--- EXERCICES À FAIRE ---
1) Donnez les titres des trois parties du livre, tels que les cite la présentation du livre de Waite.
2) Reproduisez mot pour mot tout ce qui va de « La deuxième partie » jusqu'à « forger leur symbolisme. » dans la présentation du livre de Waite.

--- EXTRAIT CITÉ ---
•••

Contact :
The Pictorial Key to the Tarot (Arthur Edward Waite)
Being Fragments of a Secret Tradition Under the Veil of Divination
Publié en 1911, cet ouvrage d’Arthur Edward Waite constitue aujourd’hui encore une pierre angulaire en tarologie et en taromancie. En effet, Waite y explique sa vision du tarot, tant sur le plan cosmologique que symbolique ou divinatoire. Il montre ainsi comment il a étudié les cartes et leur a donné le visage qu’on leur connaît aujourd’hui dans les tarots de tradition Rider-Waite Smith.
Le contenu
Le volume est divisé en trois parties principales. On commence assez logiquement par une présentation générale du tarot (intitulée « The Veil and its Symbols »), de sa structure et des principaux symboles qui le composent, puis on retrace son histoire en tentant de la débarrasser de certains préjugés tenaces.
La deuxième partie (« The Doctrine behind the Veil ») se concentre sur les arcanes majeurs et les détaille après en avoir au préalable montré l’essence et l’utilité. Waite explique ainsi quelles traditions occultes ont contribué à forger leur symbolisme.
La troisième et dernière partie (« The Outer Method of the Oracles ») donne une grande place aux arcanes mineurs ainsi qu’à différentes méthodes de tirage – dont la Croix Celtique – après avoir récapitulé les principales valeurs divinatoires des 78 lames.
Une bibliographie assez conséquente tient lieu de conclusion à l’ouvrage, montrant la démarche dans laquelle s’inscrit Waite : une démarche raisonnée, fondée sur des sources historiques et culturelles et sur les écrits de ses prédécesseurs, desquels il a une bonne connaissance et qu’il peut donc critiquer de manière constructive.
Les positions de Waite
Waite le chercheur
Comme le laisse présager la structure de l’ouvrage, Waite se place à la fois en historien, en critique et en innovateur. L’historique qu’il dresse des cartes en général et du tarot en particulier vise à en éliminer les idées fausses mais tenaces propagées par ceux qui l’ont précédé. Par exemple, on doit à Court de Gébelin l’idée selon laquelle le tarot serait d’origine égyptienne, ce que réfute catégoriquement Waite, argumentant que la chose est impossible pour des raisons – entre autres – idéologiques.

•••

--- DONNÉES AFFICHÉES ---
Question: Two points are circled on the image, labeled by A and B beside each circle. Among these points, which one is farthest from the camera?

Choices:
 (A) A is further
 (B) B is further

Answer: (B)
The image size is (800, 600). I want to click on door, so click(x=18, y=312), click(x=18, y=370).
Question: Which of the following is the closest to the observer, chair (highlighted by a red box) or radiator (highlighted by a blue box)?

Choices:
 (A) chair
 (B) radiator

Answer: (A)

•••

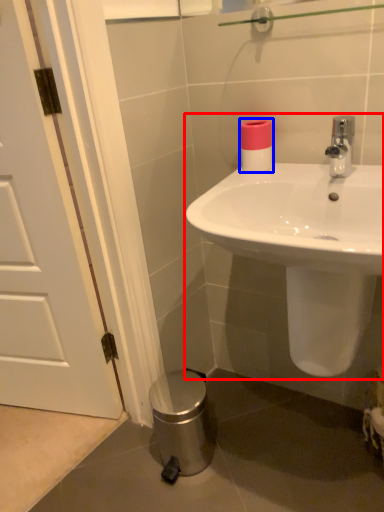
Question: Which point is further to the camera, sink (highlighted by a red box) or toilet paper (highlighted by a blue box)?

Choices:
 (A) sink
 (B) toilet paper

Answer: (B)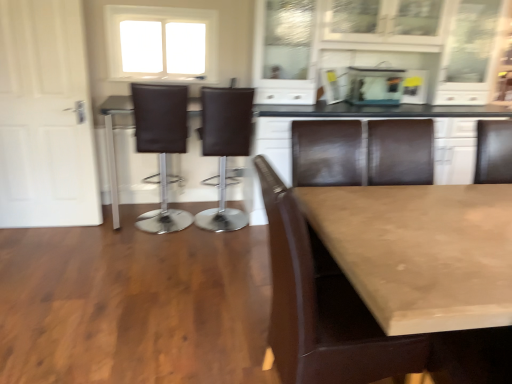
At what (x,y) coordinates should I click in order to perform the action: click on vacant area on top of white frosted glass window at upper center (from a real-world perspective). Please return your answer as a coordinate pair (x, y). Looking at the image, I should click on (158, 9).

•••

--- RÉPONSES NUMÉROTÉES ---
1)
« The Veil and its Symbols »
« The Doctrine behind the Veil »
« The Outer Method of the Oracles »

2)
La deuxième partie (« The Doctrine behind the Veil ») se concentre sur les arcanes majeurs et les détaille après en avoir au préalable montré l’essence et l’utilité. Waite explique ainsi quelles traditions occultes ont contribué à forger leur symbolisme.